===== MATERIALS PROVIDED =====

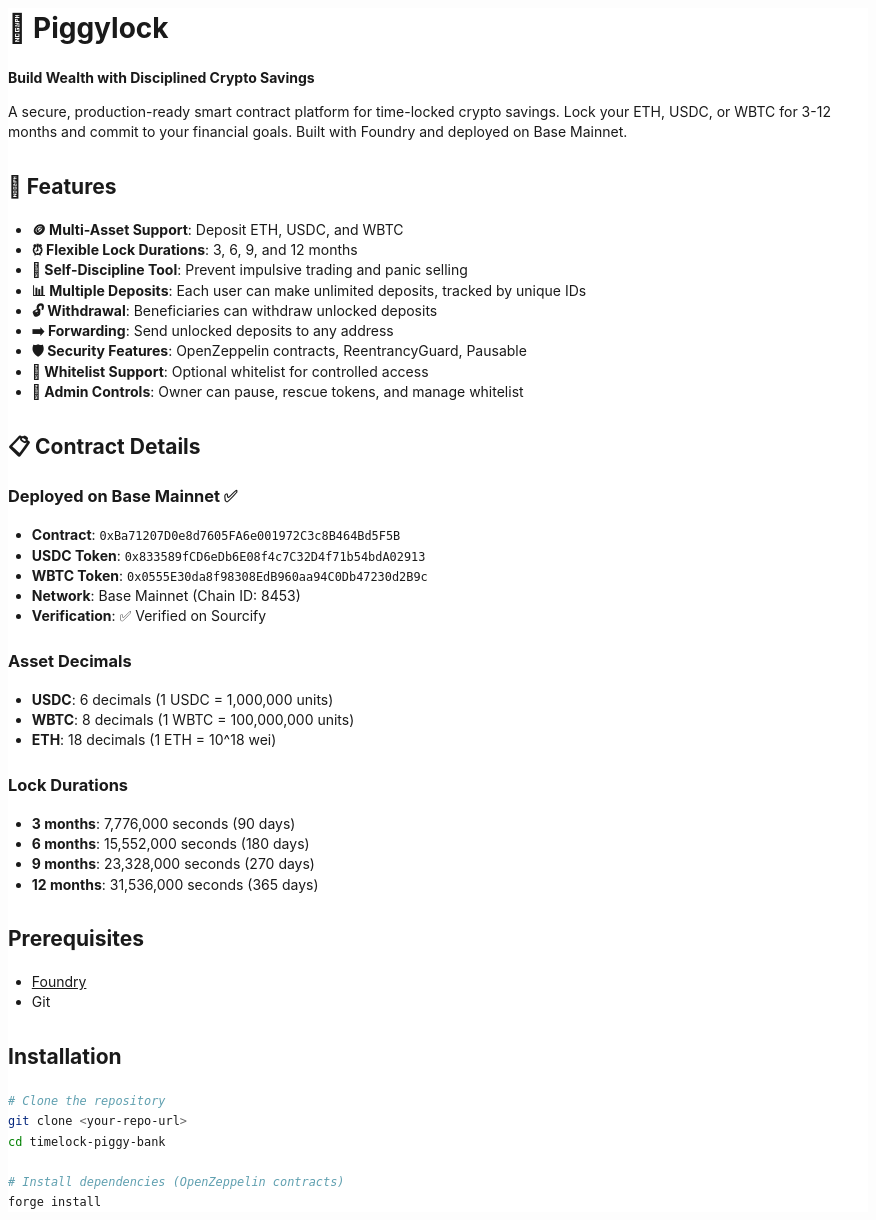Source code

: # 🐷 Piggylock

**Build Wealth with Disciplined Crypto Savings**

A secure, production-ready smart contract platform for time-locked crypto savings. Lock your ETH, USDC, or WBTC for 3-12 months and commit to your financial goals. Built with Foundry and deployed on Base Mainnet.

## 🌟 Features

- **🪙 Multi-Asset Support**: Deposit ETH, USDC, and WBTC
- **⏰ Flexible Lock Durations**: 3, 6, 9, and 12 months
- **💎 Self-Discipline Tool**: Prevent impulsive trading and panic selling
- **📊 Multiple Deposits**: Each user can make unlimited deposits, tracked by unique IDs
- **🔓 Withdrawal**: Beneficiaries can withdraw unlocked deposits
- **➡️ Forwarding**: Send unlocked deposits to any address
- **🛡️ Security Features**: OpenZeppelin contracts, ReentrancyGuard, Pausable
- **👥 Whitelist Support**: Optional whitelist for controlled access
- **🔧 Admin Controls**: Owner can pause, rescue tokens, and manage whitelist

## 📋 Contract Details

### Deployed on Base Mainnet ✅
- **Contract**: `0xBa71207D0e8d7605FA6e001972C3c8B464Bd5F5B`
- **USDC Token**: `0x833589fCD6eDb6E08f4c7C32D4f71b54bdA02913`
- **WBTC Token**: `0x0555E30da8f98308EdB960aa94C0Db47230d2B9c`
- **Network**: Base Mainnet (Chain ID: 8453)
- **Verification**: ✅ Verified on Sourcify

### Asset Decimals
- **USDC**: 6 decimals (1 USDC = 1,000,000 units)
- **WBTC**: 8 decimals (1 WBTC = 100,000,000 units)
- **ETH**: 18 decimals (1 ETH = 10^18 wei)

### Lock Durations
- **3 months**: 7,776,000 seconds (90 days)
- **6 months**: 15,552,000 seconds (180 days)  
- **9 months**: 23,328,000 seconds (270 days)
- **12 months**: 31,536,000 seconds (365 days)

## Prerequisites

- [Foundry](https://book.getfoundry.sh/getting-started/installation)
- Git

## Installation

```bash
# Clone the repository
git clone <your-repo-url>
cd timelock-piggy-bank

# Install dependencies (OpenZeppelin contracts)
forge install
```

=====

Write out every line in the data that holds the string "OpenZeppelin".

● RESULT OF THE EXERCISE
- **🛡️ Security Features**: OpenZeppelin contracts, ReentrancyGuard, Pausable
# Install dependencies (OpenZeppelin contracts)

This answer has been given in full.